Sergei Taruta, the new governor of the Donetsk region, appointed by the new federal authorities in Kiev to help rein in control of the increasingly tense situation, had a 2.5-meter-deep trench created along the 150-kilometer-long border with the Rostov region of Russia in just a few weeks. Ukrainian tanks and soldiers were transferred to the border from other regions in order to be able to respond swiftly to a potential invasion.

But on many occasions Ukrainian citizens themselves have defied these measures, blocking roads and not letting military equipment pass through their villages. In other areas, self-defense units have been formed to fight against Russian soldiers if they cross the border.

"The truth is that Taruta has built these trenches not against the Russian army, but against us, so we would not run away to Russia en masse," said Galina Nazarova, 56, standing on one of Donetsk's main squares on Thursday afternoon.

Pascal Dumont / For MT

A group of pro-Russian women protesting on Lenin Square.

Berezhnaya dismissed these sentiments as unrepresentative of the majority, saying that these people were sent by the Party of Regions led by ousted president Viktor Yanukovych, who fled to Russia after facing intense pressure from Kiev protesters to resign.

A group of pro-Russia activists is permanently stationed in front of a monumental Lenin statue in Donetsk, while across the road is the city's fanciest hotel, the Donbass Palace, which is owned by Ukraine's wealthiest man, Rinat Akhmetov.

As in many other places across Ukraine in this tumultuous period, people in Donetsk are struggling to distinguish reality from what they see as myths propagated by fraudulent media. When one group of residents expressing pro-Russia views was asked about mushrooming rumors that at least 10,000 Russian activists were sent to Ukraine to stir up protests, they all showed their Ukrainian passports with agitation.

"Tell them in Moscow that we have much more in common with Russia than with these Nazis from the West!" exclaimed Alexander Abelov, 49, a factory worker from the neighboring town of Makeevka.

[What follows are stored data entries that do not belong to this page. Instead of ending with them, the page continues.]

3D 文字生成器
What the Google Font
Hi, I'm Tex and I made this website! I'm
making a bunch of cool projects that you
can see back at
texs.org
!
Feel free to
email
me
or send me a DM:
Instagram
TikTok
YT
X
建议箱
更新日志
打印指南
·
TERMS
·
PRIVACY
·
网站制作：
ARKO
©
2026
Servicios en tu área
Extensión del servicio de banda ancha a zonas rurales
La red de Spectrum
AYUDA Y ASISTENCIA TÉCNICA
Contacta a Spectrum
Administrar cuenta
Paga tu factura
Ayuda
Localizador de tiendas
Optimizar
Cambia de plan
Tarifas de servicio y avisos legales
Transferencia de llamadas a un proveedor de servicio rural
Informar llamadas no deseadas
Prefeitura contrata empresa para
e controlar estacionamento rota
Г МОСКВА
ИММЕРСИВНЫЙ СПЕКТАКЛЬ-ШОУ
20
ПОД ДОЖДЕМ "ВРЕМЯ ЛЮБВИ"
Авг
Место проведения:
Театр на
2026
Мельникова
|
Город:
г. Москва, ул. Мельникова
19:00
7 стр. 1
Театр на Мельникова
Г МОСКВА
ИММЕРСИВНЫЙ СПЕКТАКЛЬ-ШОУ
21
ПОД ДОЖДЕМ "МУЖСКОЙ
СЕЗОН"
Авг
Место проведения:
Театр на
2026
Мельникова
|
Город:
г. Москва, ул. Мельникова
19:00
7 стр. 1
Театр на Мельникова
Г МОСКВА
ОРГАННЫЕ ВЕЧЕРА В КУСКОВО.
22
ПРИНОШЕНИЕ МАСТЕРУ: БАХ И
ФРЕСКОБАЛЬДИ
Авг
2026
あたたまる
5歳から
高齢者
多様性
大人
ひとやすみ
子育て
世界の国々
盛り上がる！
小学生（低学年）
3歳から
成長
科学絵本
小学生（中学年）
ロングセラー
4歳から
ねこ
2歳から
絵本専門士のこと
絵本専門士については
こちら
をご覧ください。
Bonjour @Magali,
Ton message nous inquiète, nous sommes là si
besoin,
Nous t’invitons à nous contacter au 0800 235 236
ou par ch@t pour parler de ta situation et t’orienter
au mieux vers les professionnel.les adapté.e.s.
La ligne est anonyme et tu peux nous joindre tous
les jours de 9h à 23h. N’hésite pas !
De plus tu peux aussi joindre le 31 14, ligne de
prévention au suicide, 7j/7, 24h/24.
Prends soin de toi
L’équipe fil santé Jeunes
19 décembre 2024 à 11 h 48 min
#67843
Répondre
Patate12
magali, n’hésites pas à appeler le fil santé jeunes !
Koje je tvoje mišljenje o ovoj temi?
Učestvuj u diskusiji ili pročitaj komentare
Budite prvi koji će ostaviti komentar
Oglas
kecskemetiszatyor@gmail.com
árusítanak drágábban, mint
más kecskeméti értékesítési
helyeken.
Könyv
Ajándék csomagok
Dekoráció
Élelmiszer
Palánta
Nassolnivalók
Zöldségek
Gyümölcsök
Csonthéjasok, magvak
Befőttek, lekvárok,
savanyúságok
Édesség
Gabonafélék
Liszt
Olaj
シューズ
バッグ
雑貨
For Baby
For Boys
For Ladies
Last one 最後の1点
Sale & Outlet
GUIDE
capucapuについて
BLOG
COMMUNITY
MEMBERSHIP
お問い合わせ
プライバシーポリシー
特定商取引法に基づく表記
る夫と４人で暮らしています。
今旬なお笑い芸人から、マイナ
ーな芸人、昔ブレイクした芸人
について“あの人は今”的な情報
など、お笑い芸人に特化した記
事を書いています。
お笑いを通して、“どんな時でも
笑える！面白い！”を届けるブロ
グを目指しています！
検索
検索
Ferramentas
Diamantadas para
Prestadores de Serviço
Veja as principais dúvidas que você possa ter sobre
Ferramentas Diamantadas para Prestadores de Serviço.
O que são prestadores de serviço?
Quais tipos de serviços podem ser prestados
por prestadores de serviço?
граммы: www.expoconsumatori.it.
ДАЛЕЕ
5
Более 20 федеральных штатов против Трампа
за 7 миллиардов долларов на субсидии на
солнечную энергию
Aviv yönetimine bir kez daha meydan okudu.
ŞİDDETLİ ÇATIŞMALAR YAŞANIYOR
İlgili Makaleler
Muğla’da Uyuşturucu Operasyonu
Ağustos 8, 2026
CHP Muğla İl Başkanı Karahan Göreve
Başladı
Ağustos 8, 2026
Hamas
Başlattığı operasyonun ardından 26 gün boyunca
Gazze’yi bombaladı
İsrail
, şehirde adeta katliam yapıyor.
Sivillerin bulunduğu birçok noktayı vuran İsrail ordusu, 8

Russian officials and media reports have repeatedly depicted the new regime in Kiev as being led in part by Nazi-like nationalist thugs, a representation that the regime itself and Western governments reject as patently false.

Another woman, unable to hold back tears, said she was unable to visit the graves of her family members across the border in the Russian city of Volgograd because she did not have money for a ticket, highlighting the deepening economic crisis in Ukraine.

"Now they will introduce visas, so it will be impossible for me to go see my relatives and friends at all," Tatyana Kolesnikova said.

Pascal Dumont / For MT

In Donetsk, Eastern Ukraine, a graffiti saying Donetsk is Ukraine is written over with the one saying Donetsk is Russia.

On Tuesday, the head of Ukraine's National Security and Defense Council, Andrei Parubiy, ordered the country's Foreign Ministry to introduce a visa regime with Russia, although the government later said the new policy would not be pushed through quickly.

The crowd shouted that the ranks of protesters were thin only because people were being harassed at work.

"There are cameras here above the square with security people taking record of all of us," Abelov said, pointing toward a roof atop one of the grand Stalinist buildings that surround the square. On top of the roof sits a green advertisement for Russia's state-owned Sberbank.

It was not possible to verify the claim regarding security cameras, but workers at a local shop said its owners were "forced" by the new government to install Ukrainian flags on its roof.